Chouinard believes work must be fun, and that the company values employees who live rich and rounded lives. This principle created the company’s flextime policy that is aptly named: Let My People Go Surfing. This HR directive allows employees to work flexible hours as long as the work gets done with no negative impact on co-workers. Workers take advantage of this policy to “catch a good swell, go bouldering for an afternoon, pursue an education, or get home in time to greet the kids when they climb down from the school bus.”
Patagonia offers comprehensive health insurance to all employees — even part-timers — to attract serious athletes to work in its retail stores.
The company runs a cafeteria that provides healthy, organic food, and most employee bathrooms house showers to accommodate lunchtime runners, volleyball players or surfers.
Patagonia’s most famous perk, however, is its on-site corporate childcare center that first opened in 1984. The center provides programs and services for children as young as eight weeks old through kindergarten. School-age children are picked up at the end of their school day and brought to the child-development center so their parents don’t have to make the drive or worry about after-school care.
The company created a parental-leave policy that complements the design of the child-care program. Mothers receive 16 weeks of fully paid leave and four weeks of unpaid leave, and fathers can tap into 12 weeks of paternity leave. (Chouinard recommends that employers that want to put a child-care center in place provide at least eight weeks of paid parental leave.)
On-site child care is a rare perk these days: Fortune estimated earlier this year that only 4 percent to 8 percent of employers provide this benefit.

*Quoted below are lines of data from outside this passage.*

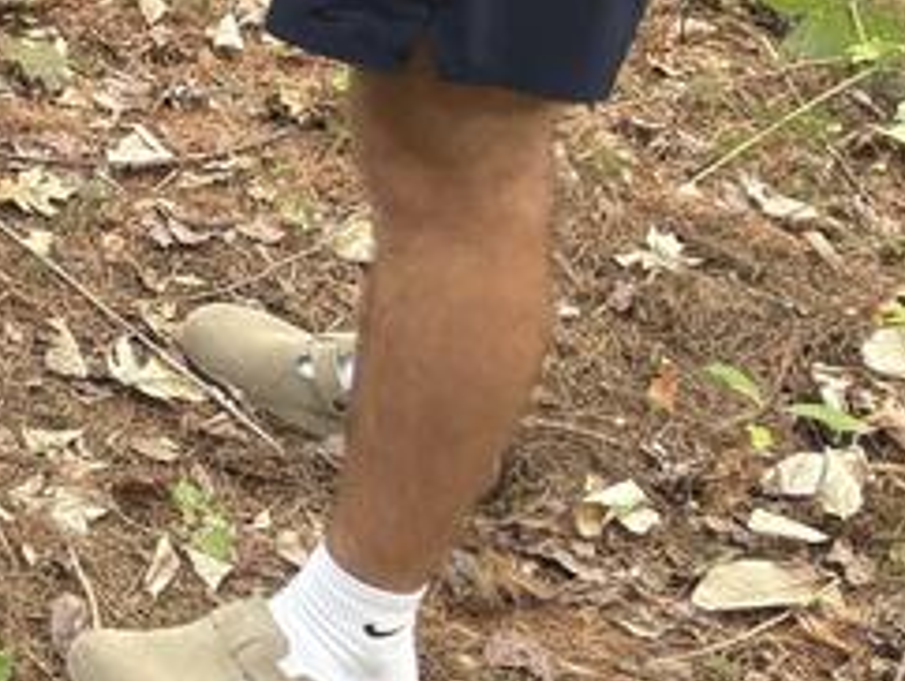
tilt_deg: -19.4
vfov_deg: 12.5
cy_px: -483
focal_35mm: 110
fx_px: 2879
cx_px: -744
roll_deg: -0.7
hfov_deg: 15.3
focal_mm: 5.96
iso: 80
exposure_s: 1/121
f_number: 1.6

Chouinard revealed in his updated book that none of the benefits provided are particularly expensive for Patagonia, except for health insurance. The child-care centers (that are only located at the company’s Ventura and Reno corporate locations) act as an unusual kind of profit center. The company charges its employees rates that are comparable to local child-care centers and subsidizes the program with an additional $1 million. Patagonia, in turn, receives tax subsidies.
But the company also contends that the child-care centers offer an additional benefit. Fifty-eight percent of Patagonia’s Ventura employees are women, many holding high-level management positions — the employer believes that the centers help them retain these skilled employees by making it easier for women to progress in their careers. Studies have shown the replacement cost of an employee at an average of 20 percent of salary.
From an HR and benefits perspective, Patagonia comes pretty close to the definition of an ideal employer.
As I close out 2017 and consider discussion topics for next year, I find myself outlining an editorial calendar that may revisit older benefits such as child-care centers and tuition-reimbursement programs. The new tax plan may provide some opportunities for HR leaders to think creatively about how to attract employees with benefits that could include helping graduate students who can’t afford the new taxes that the government will levy on the value of free educations. And I suspect we may still be talking about harassment-free workplaces in the new year.